The idea here is that using “child pays for parent” or CPFP (not implemented in Bitcoin Core) we can reduce the incentives to perform double spends. A payer issues transaction A to the merchant and also issues a double spend B. The merchant detects the double spend and issues transaction C that spends the outputs that belong to the merchant and gives away all of it as transaction fee. Since we’re using CPFP, a miner would of course select the chain of transactions that’s most profitable, in this case A-C. B would thus not be accepted.

The outcome is that the bad guy failed to double spend, and “lost” the money to a miner. The merchant lost the goods and the money. It’s equally bad for the merchant, but more bad for the bad guy. He could just as well have bought the goods.

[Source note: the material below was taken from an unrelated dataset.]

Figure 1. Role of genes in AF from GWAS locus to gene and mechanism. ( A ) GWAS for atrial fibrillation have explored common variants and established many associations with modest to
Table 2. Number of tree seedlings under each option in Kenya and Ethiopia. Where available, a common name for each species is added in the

Scorched earth RBF without CPFP

Thanks Peter Todd for pointing this out. There is a way to achieve scorched earth RBF without CPFP. If the replaced transaction uses SIGHASH_ANYONECANPAY for all its inputs, that means all signatures cover all outputs but only the input containing the signature. This transaction can then be replaced by the merchant by adding another input, spending the merchant’s money. So the merchant will get his money, but he also need to spend about the same amount of his already confirmed unspent outputs. The effect is the same as in CPFP-powered scorched earth. This is not as simple as the CPFP version, though, becase the merchant needs to have an unspent output readily available and confirmed with a value that about matches the value of the purchase.

On double spends

There are several more or less reliable ways to perform double spends without RBF:

  • Just send a double spend and hope for it to be confirmed.
  • Eclipse attack the victim, send the double spend, and then a bit later send the good transaction
  • Exploit some policy change in Bitcoin Core, or policy differences between different node implementations. Say 60% of the nodes just adopted a policy with minRelayFee=0.0001 and 40% are using minRelayFee=0.00005. Send the double spend with fee 0.00009 and the good tx with fee 0.0001 You have a 60% chance that the merchant will not see the double spend and therefore accept the payment, while you have a chance of succeeding with the double spend.
  • If you know that the victim uses a certain policy P, you can create a good tx that P will accept and a double spend that P will not accept. You are certain that the merchant will not be aware of the double spend, and all you have to do is make sure miners select the double spend.
  • Don’t broadcast the double spend at all, but send it directly to a handfull of big miners. See next section.

Subjective comments

RBF can happen already, it’s up to miners to select the transactions they want. Bitcoin Core only implements a default behaviour. We may alrady today have a situation where bad guys send their double spend transactions with a high fee directly to miners. The bad guys and miners are in symbiosis here. Miners get higher fees, and bad guys get most of their money back.

Generally I think it’s a bad idea to trust in the good faith of miners and that they’ll stick to the first-seen policy. I’m pretty sure that the symbiosis situation will evolve, because there are economic gains in it, at the expense of honest merchants. If we instead exclaim in code that 0-conf transactions are insecure, the game is more fair for everybody, and not less secure for that matter.